Brooklyn Paper file photo
Back in action: Brooklyn Democratic Party boss Frank Seddio wants former state Sen. Martin Connor to temporarily take over the seat Connor lost to Daniel Squadron in 2008 until a fresh slate of candidates can duke it out in next year’s primary.

BY COLIN MIXSON

Welcome back, Connor.

Brooklyn’s Democratic Party boss is angling for a former Kings County state senator to return to the seat recently vacated by Daniel Squadron, claiming the pol would serve for a year and not seek re-election so that there can be a proper vote to fill the seat in next year’s primary.

Kings County Democratic Party chairman Frank Seddio said that by temporarily installing 30-year veteran lawmaker and former state Senate minority leader Martin Connor in the position the party would avoid filling Squadron’s seat with someone chosen by county committees and allow for a more democratic process to choose a permanent replacement down the line.

“Let him be a placeholder for the 13 months remaining and then have a real primary,” Seddio said.

Squadron, who ousted Connor from the 26th-District state Senate seat in 2008, resigned from Albany’s upper house in August. But the pol stepped down after the petition-filing deadline for candidates to get on the September ballot passed, preventing an all-important primary vote from determining a Democratic nominee that almost certainly would win the seat in November’s general election.

Instead, the nominee and Squadron’s likely successor — who will also represent parts of Manhattan — will be chosen by county committees in Brooklyn and Manhattan. And, as a result of party rules that weight the decision in favor of the distant island’s committee members, Manhattan party boss Keith Wright is ultimately empowered to choose the nominee, according to Connor, who currently works as an election attorney in Brooklyn Heights.

Seddio said he hopes to sell Wright on the plan in the coming days, arguing it would be fairer for voters to choose from a fresh slate of candidates next year that does not include an incumbent selected via county committees.

“Incumbency has an enormous amount of value, so not having that would allow a real election,” he said.

Connor — who told the Downtown Express in August he had no intention to campaign for Squadron’s seat — said he would agree to assume the position at the request of Seddio and other Democrats, claiming it is the best move for the party.

“I’m not running, I’m not making calls, but if that’s helpful to the party and the constituents and would give the other candidates an open shot in the primaries, I’d be willing to do it,” he said.

The former pol promised he would not seek re-election next year if appointed, and his word is good enough for Brooklyn’s Democratic Party boss, even though there is nothing that would legally prevent Connor from launching a campaign.

“I’ve known Marty Connor for 30 years,” Seddio said. “He’s one of the most honest people I know in terms of how he handles his political role. I can’t imagine him giving his word and not keeping it.”

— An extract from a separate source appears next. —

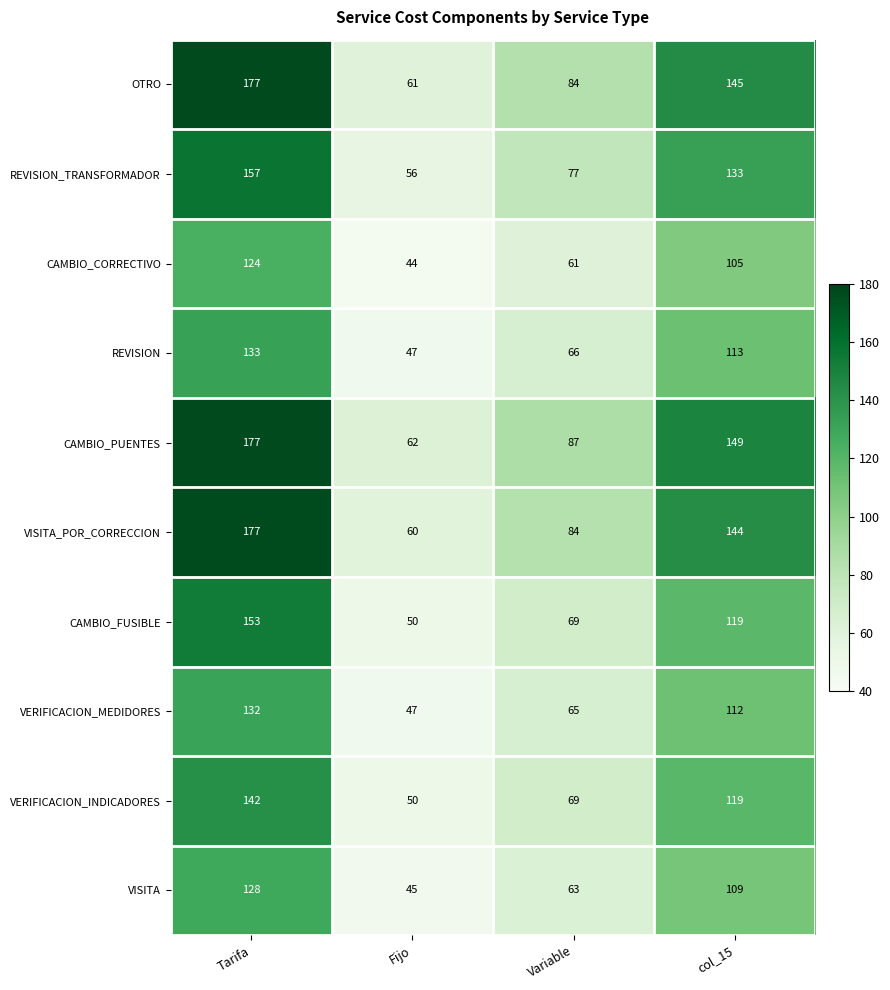

At how many categories does at least one series exceed 55?

4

The only Brooklynite vying for Squadron’s old seat said she also supports a placeholder candidate, arguing that while she’s not married to Connor for the job, the idea of an open election in next year’s primary is worth the political maneuver.

“I haven’t spoken to Marty Connor himself, but a placeholder that promises not to run is the most democratic thing,” said Eileen Naples. “To give the choice of the democratic nominee to the voters, ultimately, is the goal.”

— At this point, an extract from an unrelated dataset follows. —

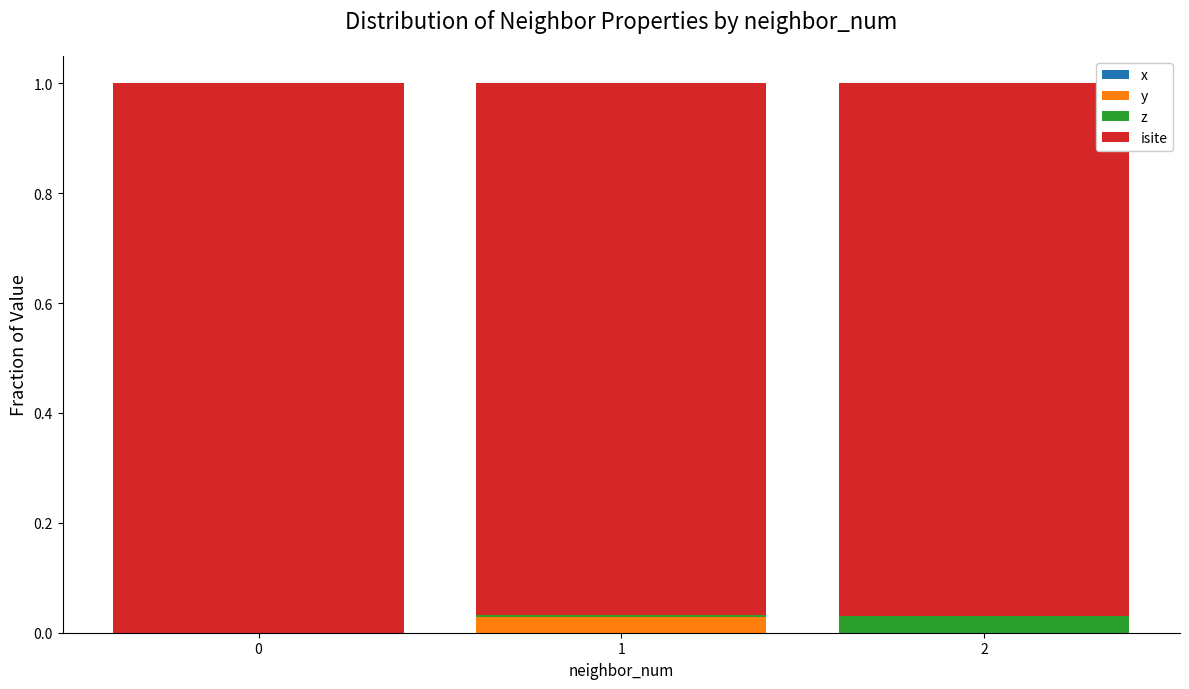

True or false: y has a value of 0.0 at 2.

True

But some past supporters of Connor are skeptical that he will willingly hand over the position if appointed.

“I would cast a cold eye on such a promise, because too often promises are broken,” said Sean Sweeny, who voted for Connor in 2008 and belongs to a political club in Manhattan.

And another hopeful courting the county committees in his bid to replace Squadron decried any effort by party bosses to handpick a candidate, arguing that would destroy any democracy that remains in this unusual election.

“The idea that two county leaders would sit together and decide without the committee members who have been selected for this purpose would be the least democratic outcome,” said Manhattan resident Paul Newell.